Fortunately, modern cloud-deployed core systems empower underserved insurers to protect themselves and their customers from financial loss by providing powerful benefits that, in some cases, are otherwise out of economic reach. Moving to the cloud not only has the potential to reduce demand on already taxed IT resources, but also provides the needed capacity for the complex orchestration that enables data analytics through business rules, automated actions, and data integrations. Furthermore, true SaaS architecture decentralizes the costs of ongoing R&D and innovation, benefiting all cloud tenants without painful code upgrades.

The IBM Institute for Business Value summarized the advantages of a more modern approach to core systems. “Cloud computing has changed the way that insurers can interact with data. Compared to legacy computing, cloud computing is a cheaper, more convenient, and more flexible approach to information technology. Speed and scale get delivered via as-a-service models that enable insurers to deploy technologies more quickly than they could with their legacy in-house systems.” The Cloud-based Insurance Claim, 2021

Tried-and-true industry claims databases and their ties to cloud platforms serve as effective tools in the fight against organized and opportunistic fraud patterns. By analyzing large amounts of data from multiple sources, insurers can identify patterns and anomalies that may indicate fraudulent activity, such as a claim that has been previously submitted or a claimant with known suspicious behaviors.

Incorporating third-party data can include analyzing claim history, social media activity, and even geospatial data to identify patterns in specific areas. Aligned with analytics, insurers can use this information to quickly flag potentially fraudulent claims for investigation before they’re paid. With technology appropriately configured, business rules in modern cloud platforms can automate many aspects of third-party data analysis, aggregating insights to help make meaningful and timely decisions or execute a predetermined set of next steps.

With more powerful data providing the fuel on which advanced analytics depend, this data treasure trove continues to improve the modeling outcomes that expose the more nuanced of schemes. For example, today’s digital forensics use AI-powered algorithms to examine photographic records, looking for reused or doctored images, altered metadata, and unauthentic sourced files that might escape human review.

Stemming from technological maturity, it’s now common for core systems to provide integration capabilities with analytics from fraud vendor companies including Shift, Verisk, Friss, LexisNexis, and others. Many of these algorithms can learn and adapt over time, becoming more accurate and effective at identifying fraud as they analyze increasingly more data.

By adopting modern technology for fraud detection and prevention, insurers can effectively monitor and fight both opportunistic and organized fraudulent claims. This includes using data analytics and AI-powered insights to identify potential cases of fraud, as well as implementing platforms that allow these analytics tools to be accessible throughout the claim lifecycle.
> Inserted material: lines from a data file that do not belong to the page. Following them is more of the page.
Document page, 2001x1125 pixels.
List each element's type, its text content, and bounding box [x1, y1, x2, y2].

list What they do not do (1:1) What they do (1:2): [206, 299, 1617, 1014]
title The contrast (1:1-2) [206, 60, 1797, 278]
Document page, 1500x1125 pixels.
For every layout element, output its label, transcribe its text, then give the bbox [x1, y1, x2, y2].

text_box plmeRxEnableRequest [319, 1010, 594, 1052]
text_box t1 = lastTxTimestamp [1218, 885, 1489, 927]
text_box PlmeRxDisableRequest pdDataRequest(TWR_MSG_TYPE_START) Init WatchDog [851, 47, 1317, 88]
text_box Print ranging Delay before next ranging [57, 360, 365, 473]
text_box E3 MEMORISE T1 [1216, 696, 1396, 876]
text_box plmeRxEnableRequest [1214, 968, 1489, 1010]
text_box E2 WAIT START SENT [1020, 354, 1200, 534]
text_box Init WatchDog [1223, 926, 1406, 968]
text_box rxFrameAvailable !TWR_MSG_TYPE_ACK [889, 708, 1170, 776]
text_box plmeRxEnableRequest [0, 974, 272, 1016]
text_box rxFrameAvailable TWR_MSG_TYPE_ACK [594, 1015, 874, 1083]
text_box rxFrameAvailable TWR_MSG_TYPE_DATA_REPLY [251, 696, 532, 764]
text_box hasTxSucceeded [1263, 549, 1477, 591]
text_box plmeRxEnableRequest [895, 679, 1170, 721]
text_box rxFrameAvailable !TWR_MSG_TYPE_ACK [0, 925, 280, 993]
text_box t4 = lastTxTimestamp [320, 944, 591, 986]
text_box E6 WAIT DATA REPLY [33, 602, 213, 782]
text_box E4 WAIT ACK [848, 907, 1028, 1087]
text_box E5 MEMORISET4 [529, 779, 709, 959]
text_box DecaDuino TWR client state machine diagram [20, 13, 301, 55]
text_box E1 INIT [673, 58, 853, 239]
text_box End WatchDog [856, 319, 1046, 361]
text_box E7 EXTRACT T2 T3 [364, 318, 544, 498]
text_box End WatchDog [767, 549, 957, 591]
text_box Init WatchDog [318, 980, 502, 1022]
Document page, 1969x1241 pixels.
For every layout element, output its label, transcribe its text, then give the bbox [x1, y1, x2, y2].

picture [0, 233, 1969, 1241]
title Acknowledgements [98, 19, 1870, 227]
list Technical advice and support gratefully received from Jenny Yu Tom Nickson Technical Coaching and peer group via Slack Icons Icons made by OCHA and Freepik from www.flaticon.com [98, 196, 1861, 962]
Of course, deploying countermeasures requires a significant investment of time and resources – but the cost of inaction can be far greater. Organizations such as Wikifri, EY, and other notable systems integration firms have experts on hand to help navigate the process, vet vendors, and ensure outcomes match your overall objectives. Insurers are best served by understanding the emerging fraud threats to their book of business and employing technological approaches in the cloud to help combat them at early stages. Ultimately, this frees up resources to focus on delivering exceptional experiences for meritorious claims.